:: Your objective ::
Copy the records below word for word, leaving out the pictures.

:: Input records ::

▬▬▬▬▬▬▬▬▬▬

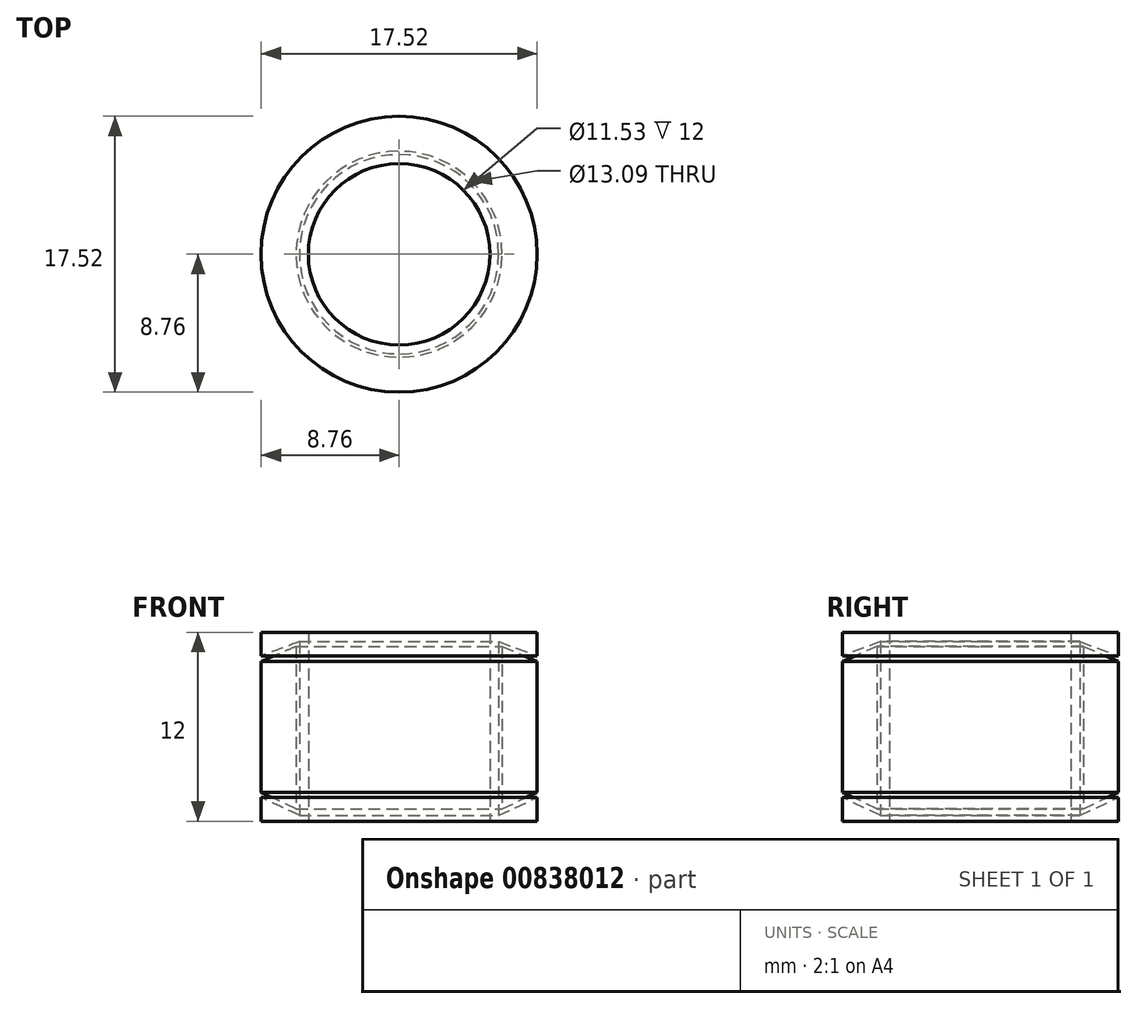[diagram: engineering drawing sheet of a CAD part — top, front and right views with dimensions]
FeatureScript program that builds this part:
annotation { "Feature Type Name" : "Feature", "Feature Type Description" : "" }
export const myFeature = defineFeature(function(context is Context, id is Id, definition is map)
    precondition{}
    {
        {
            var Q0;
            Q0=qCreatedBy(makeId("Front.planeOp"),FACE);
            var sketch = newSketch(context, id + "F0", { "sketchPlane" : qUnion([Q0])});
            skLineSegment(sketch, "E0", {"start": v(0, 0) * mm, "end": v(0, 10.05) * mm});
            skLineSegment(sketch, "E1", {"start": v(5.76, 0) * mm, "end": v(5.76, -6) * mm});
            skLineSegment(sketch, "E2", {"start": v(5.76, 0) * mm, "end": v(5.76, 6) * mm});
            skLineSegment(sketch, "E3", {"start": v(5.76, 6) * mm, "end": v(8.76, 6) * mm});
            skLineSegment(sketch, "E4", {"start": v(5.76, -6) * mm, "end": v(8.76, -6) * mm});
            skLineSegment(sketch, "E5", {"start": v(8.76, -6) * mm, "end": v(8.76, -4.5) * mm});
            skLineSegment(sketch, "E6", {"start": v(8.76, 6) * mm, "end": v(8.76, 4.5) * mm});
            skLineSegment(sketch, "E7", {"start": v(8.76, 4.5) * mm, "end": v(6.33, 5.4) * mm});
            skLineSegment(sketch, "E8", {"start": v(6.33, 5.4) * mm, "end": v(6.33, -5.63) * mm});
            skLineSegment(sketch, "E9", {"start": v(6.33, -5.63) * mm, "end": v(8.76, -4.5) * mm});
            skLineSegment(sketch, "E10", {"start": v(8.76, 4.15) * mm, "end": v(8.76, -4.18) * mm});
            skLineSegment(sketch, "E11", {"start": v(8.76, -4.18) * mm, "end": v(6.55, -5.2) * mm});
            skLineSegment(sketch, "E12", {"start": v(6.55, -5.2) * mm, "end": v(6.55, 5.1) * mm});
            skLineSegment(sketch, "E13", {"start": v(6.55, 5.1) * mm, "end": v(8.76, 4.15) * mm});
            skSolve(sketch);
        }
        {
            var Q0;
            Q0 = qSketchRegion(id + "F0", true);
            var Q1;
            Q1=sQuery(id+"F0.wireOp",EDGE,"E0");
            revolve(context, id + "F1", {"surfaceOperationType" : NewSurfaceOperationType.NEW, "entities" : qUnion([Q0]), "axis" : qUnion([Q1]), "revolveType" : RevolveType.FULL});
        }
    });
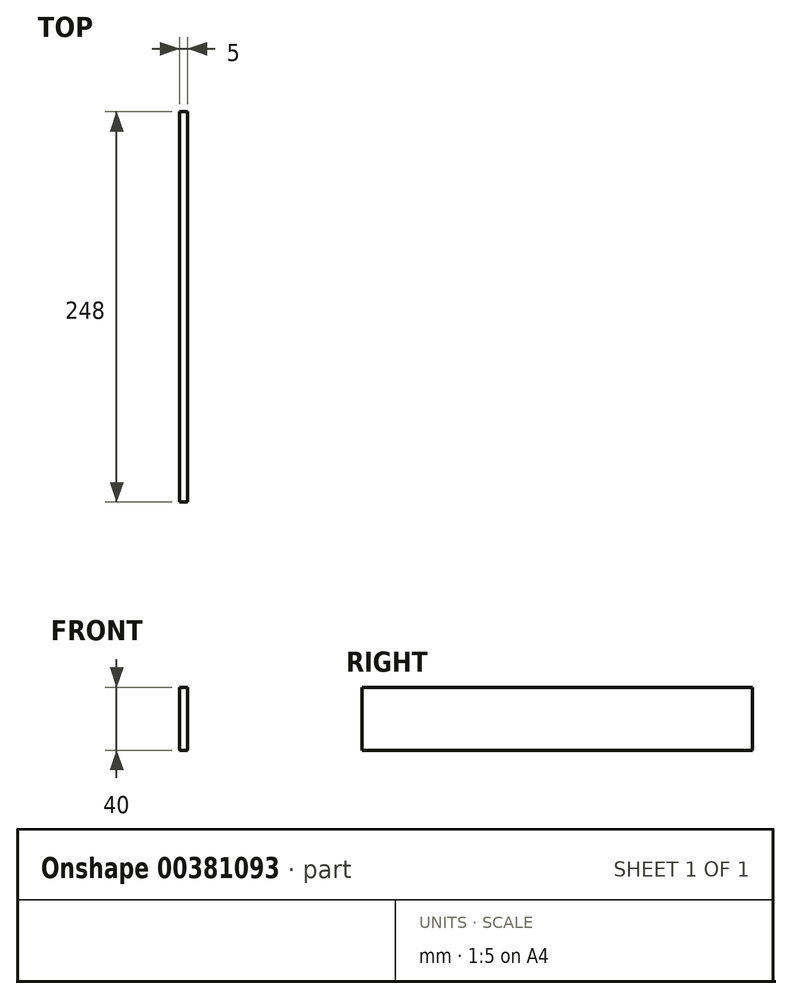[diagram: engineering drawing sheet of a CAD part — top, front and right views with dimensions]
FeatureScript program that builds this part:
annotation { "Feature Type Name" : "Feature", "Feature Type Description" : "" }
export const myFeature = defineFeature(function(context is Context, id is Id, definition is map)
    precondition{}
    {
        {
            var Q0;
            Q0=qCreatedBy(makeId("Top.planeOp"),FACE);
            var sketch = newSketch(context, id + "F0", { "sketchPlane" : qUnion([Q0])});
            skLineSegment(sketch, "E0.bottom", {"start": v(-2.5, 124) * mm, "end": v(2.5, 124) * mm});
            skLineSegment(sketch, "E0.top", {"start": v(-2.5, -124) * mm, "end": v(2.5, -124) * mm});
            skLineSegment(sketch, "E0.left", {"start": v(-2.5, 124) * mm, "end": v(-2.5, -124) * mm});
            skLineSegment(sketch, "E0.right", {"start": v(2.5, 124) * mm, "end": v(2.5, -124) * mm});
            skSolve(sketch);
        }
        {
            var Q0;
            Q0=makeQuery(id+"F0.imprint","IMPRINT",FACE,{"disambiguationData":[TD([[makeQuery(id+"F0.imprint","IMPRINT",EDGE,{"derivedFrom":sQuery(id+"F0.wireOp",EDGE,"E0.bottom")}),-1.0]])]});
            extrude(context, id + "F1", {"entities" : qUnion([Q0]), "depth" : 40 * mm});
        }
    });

▬▬▬▬▬▬▬▬▬▬

:: The reply ::
[diagram: engineering drawing sheet of a CAD part — top, front and right views with dimensions]
FeatureScript program that builds this part:
annotation { "Feature Type Name" : "Feature", "Feature Type Description" : "" }
export const myFeature = defineFeature(function(context is Context, id is Id, definition is map)
    precondition{}
    {
        {
            var Q0;
            Q0=qCreatedBy(makeId("Front.planeOp"),FACE);
            var sketch = newSketch(context, id + "F0", { "sketchPlane" : qUnion([Q0])});
            skLineSegment(sketch, "E0", {"start": v(0, 0) * mm, "end": v(0, 10.05) * mm});
            skLineSegment(sketch, "E1", {"start": v(5.76, 0) * mm, "end": v(5.76, -6) * mm});
            skLineSegment(sketch, "E2", {"start": v(5.76, 0) * mm, "end": v(5.76, 6) * mm});
            skLineSegment(sketch, "E3", {"start": v(5.76, 6) * mm, "end": v(8.76, 6) * mm});
            skLineSegment(sketch, "E4", {"start": v(5.76, -6) * mm, "end": v(8.76, -6) * mm});
            skLineSegment(sketch, "E5", {"start": v(8.76, -6) * mm, "end": v(8.76, -4.5) * mm});
            skLineSegment(sketch, "E6", {"start": v(8.76, 6) * mm, "end": v(8.76, 4.5) * mm});
            skLineSegment(sketch, "E7", {"start": v(8.76, 4.5) * mm, "end": v(6.33, 5.4) * mm});
            skLineSegment(sketch, "E8", {"start": v(6.33, 5.4) * mm, "end": v(6.33, -5.63) * mm});
            skLineSegment(sketch, "E9", {"start": v(6.33, -5.63) * mm, "end": v(8.76, -4.5) * mm});
            skLineSegment(sketch, "E10", {"start": v(8.76, 4.15) * mm, "end": v(8.76, -4.18) * mm});
            skLineSegment(sketch, "E11", {"start": v(8.76, -4.18) * mm, "end": v(6.55, -5.2) * mm});
            skLineSegment(sketch, "E12", {"start": v(6.55, -5.2) * mm, "end": v(6.55, 5.1) * mm});
            skLineSegment(sketch, "E13", {"start": v(6.55, 5.1) * mm, "end": v(8.76, 4.15) * mm});
            skSolve(sketch);
        }
        {
            var Q0;
            Q0 = qSketchRegion(id + "F0", true);
            var Q1;
            Q1=sQuery(id+"F0.wireOp",EDGE,"E0");
            revolve(context, id + "F1", {"surfaceOperationType" : NewSurfaceOperationType.NEW, "entities" : qUnion([Q0]), "axis" : qUnion([Q1]), "revolveType" : RevolveType.FULL});
        }
    });
[diagram: engineering drawing sheet of a CAD part — top, front and right views with dimensions]
FeatureScript program that builds this part:
annotation { "Feature Type Name" : "Feature", "Feature Type Description" : "" }
export const myFeature = defineFeature(function(context is Context, id is Id, definition is map)
    precondition{}
    {
        {
            var Q0;
            Q0=qCreatedBy(makeId("Top.planeOp"),FACE);
            var sketch = newSketch(context, id + "F0", { "sketchPlane" : qUnion([Q0])});
            skLineSegment(sketch, "E0.bottom", {"start": v(-2.5, 124) * mm, "end": v(2.5, 124) * mm});
            skLineSegment(sketch, "E0.top", {"start": v(-2.5, -124) * mm, "end": v(2.5, -124) * mm});
            skLineSegment(sketch, "E0.left", {"start": v(-2.5, 124) * mm, "end": v(-2.5, -124) * mm});
            skLineSegment(sketch, "E0.right", {"start": v(2.5, 124) * mm, "end": v(2.5, -124) * mm});
            skSolve(sketch);
        }
        {
            var Q0;
            Q0=makeQuery(id+"F0.imprint","IMPRINT",FACE,{"disambiguationData":[TD([[makeQuery(id+"F0.imprint","IMPRINT",EDGE,{"derivedFrom":sQuery(id+"F0.wireOp",EDGE,"E0.bottom")}),-1.0]])]});
            extrude(context, id + "F1", {"entities" : qUnion([Q0]), "depth" : 40 * mm});
        }
    });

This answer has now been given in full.